Sisir Kumar Bose

Sisir Kumar Bose (2 February 1920 – 30 September 2000) was an Indian pediatrician, legislator and freedom fighter.

Early life and education

He was born in Calcutta on 2 February 1920 to barrister and Indian nationalist leader Sarat Chandra Bose and Bivabati Bose[1] (née Dey). In 1941, while a medical student in Calcutta he helped his uncle, the Indian freedom fighter Subhas Chandra Bose escape from house arrest.[1][2] He helped Subhas Bose plan his escape from his ancestral house on Elgin Road in Calcutta and drove him out of the house in secret up to Gomoh in the neighbouring state of Bihar, from where Subhas took a train to Peshawar.[3] During the Quit India Movement in India launched by Mahatma Gandhi in 1942, Sisir Bose was badly injured in a police attack on a student protest and imprisoned in Presidency Jail in Calcutta and later interned at home in 1943. For assisting his uncle and continued involvement with the Indian independence movement, Sisir Bose was arrested again by the British colonial government and imprisoned in the Red Fort in Delhi, the Lahore Fort and Lyallpur Jail, including long periods in solitary confinement, until the end of the war.[1]

After his release at the end of the Second World War Sisir Bose completed his medical studies and received advanced training in pediatrics in London, Sheffield and Vienna.[1]

Career as pediatrician

On his return to India Bose worked with Indian pediatrician K. C. Chaudhuri, who founded the first pediatric hospital in India, the Institute of Child Health in Calcutta,[4] inaugurated in 1957. Sisir was Rockefeller Fellow at Harvard Medical School and the Children's Hospital in Boston and the first editor of Indian Pediatrics (1964–66).[5][1] He became Director of the Institute of Child Health from 1972 for twenty years and then President until his death in 2000.[1]

Other work

Bose was also Director and later Chairman of Netaji Research Bureau, Netaji Bhawan,[1][6] located in the Bose family house on Elgin Road in Calcutta, from the 1950s to his death.

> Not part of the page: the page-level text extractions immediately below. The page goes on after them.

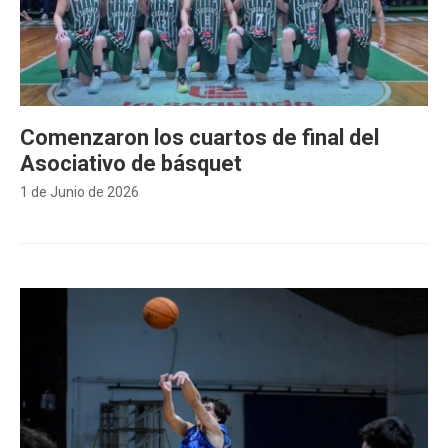
Comenzaron los cuartos de final del
Asociativo de básquet
1 de Junio de 2026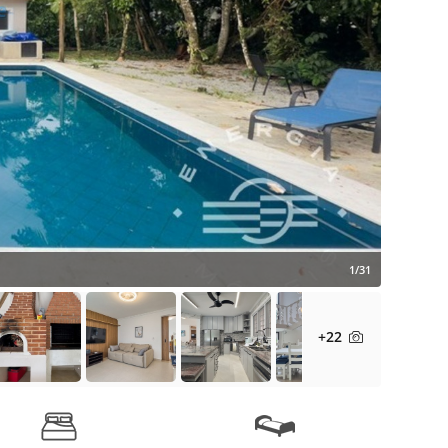
1/31
+22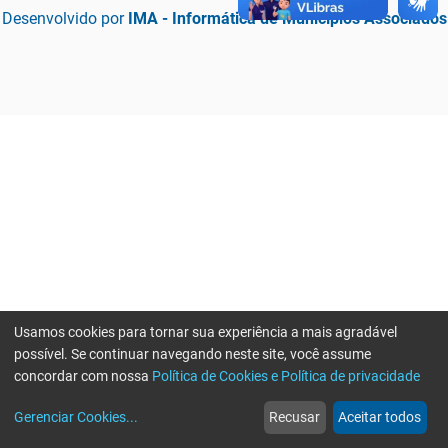
Desenvolvido por
IMA - Informática de Municípios Associados
Usamos cookies para tornar sua experiência a mais agradável
possível. Se continuar navegando neste site, você assume
concordar com nossa
Política de Cookies e Política de privacidade
home
build_circle
event
web
more_horiz
Erro ao enviar informações, por favor tente novamente
Gerenciar Cookies
...
Recusar
Aceitar todos
Início
Serviços
Eventos
Notícias
Mais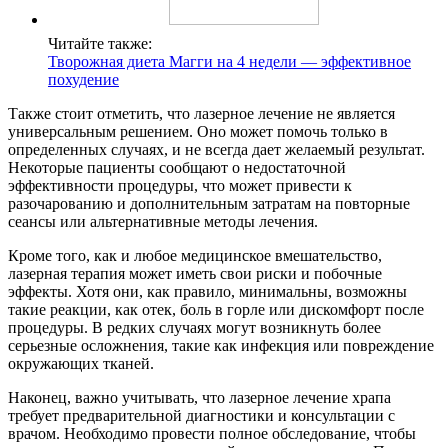
Читайте также:
Творожная диета Магги на 4 недели — эффективное
похудение
Также стоит отметить, что лазерное лечение не является
универсальным решением. Оно может помочь только в
определенных случаях, и не всегда дает желаемый результат.
Некоторые пациенты сообщают о недостаточной
эффективности процедуры, что может привести к
разочарованию и дополнительным затратам на повторные
сеансы или альтернативные методы лечения.
Кроме того, как и любое медицинское вмешательство,
лазерная терапия может иметь свои риски и побочные
эффекты. Хотя они, как правило, минимальны, возможны
такие реакции, как отек, боль в горле или дискомфорт после
процедуры. В редких случаях могут возникнуть более
серьезные осложнения, такие как инфекция или повреждение
окружающих тканей.
Наконец, важно учитывать, что лазерное лечение храпа
требует предварительной диагностики и консультации с
врачом. Необходимо провести полное обследование, чтобы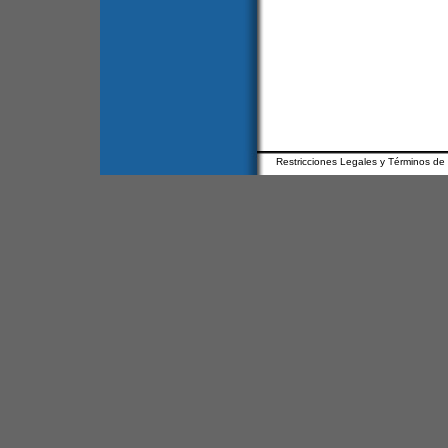
Restricciones Legales y Términos de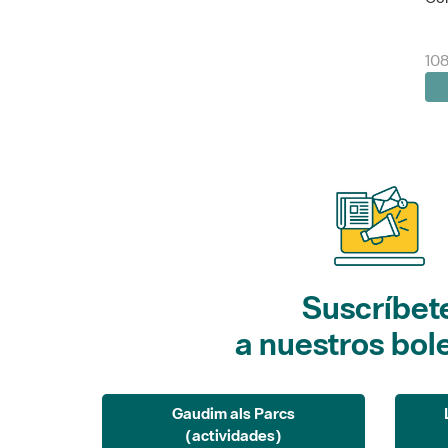
10
Suscríbet
a nuestros bol
Gaudim als Parcs
(actividades)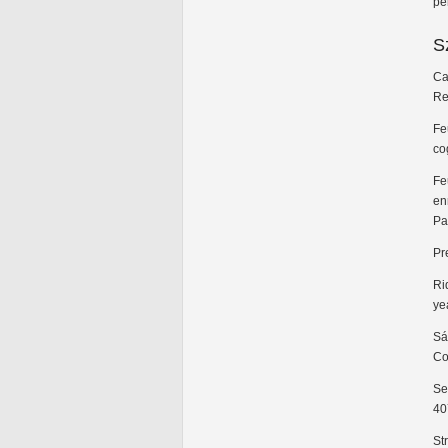
pe
S
Ca
Re
Fe
co
Fe
en
Pa
Pr
Ri
ye
Sá
Co
Se
40
St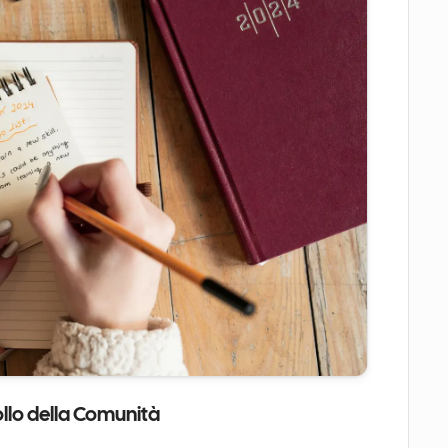
ollo della Comunità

The family house had been dedicated to the public by his father Sarat Chandra Bose in 1946 as a memorial to Subhas Chandra Bose. Sisir Bose built up the museum and archives at Netaji Bhawan over several decades and created an institute for history, politics and current affairs. The Wanderer car in which he drove his uncle Subhas out of their ancestral house on Elgin Road in Calcutta is displayed in the museum and was recently unveiled by the President of India after restoration.[7]

From 1982 to 1987 Sisir served as a member of the legislative assembly of West Bengal for the Indian National Congress party, representing the Chowringhee constituency in Calcutta.[1] From 1996 to 2004 his wife Krishna Bose became Member of Parliament for the Indian National Congress and later Trinamool Congress from the state.

Writings

Sisir Kumar Bose edited or co-edited the complete works of Subhas Chandra Bose, published by Oxford University Press. He also edited and co-edited numerous other books on Subhas Chandra Bose, Sarat Chandra Bose and the Indian freedom movement, including Netaji and India's Freedom: Proceedings of the International Netaji Seminar 1973 (1975), Netaji: a Pictorial Biography (Ananda Publishers, 1975, 1995), The Voice of Sarat Chandra Bose (1979) and the collected works of Sarat Chandra Bose 1945-50 (I Warned My Countrymen, 1968). He co-authored a biography of Subhas Chandra Bose, A Beacon Across Asia, with Alexander Werth and S A Ayer (1973) and wrote Remembering My Father, a biography of Sarat Chandra Bose. His account of Subhas Bose's escape from India was published in Bengali by Ananda Publishers (Mahanishkraman, 1975, 2000) and in English as The Great Escape (Netaji Research Bureau, 1974, 1999). His account of the Bose family, Boshubari, was serialised for three years in Anandamela and published by Ananda Publishers in 1985.

Legacy

After his death the street in Calcutta adjacent to Netaji Bhawan, into which he turned when driving his uncle Subhas out of the house during his escape, was renamed Sisir Kumar Bose Sarani.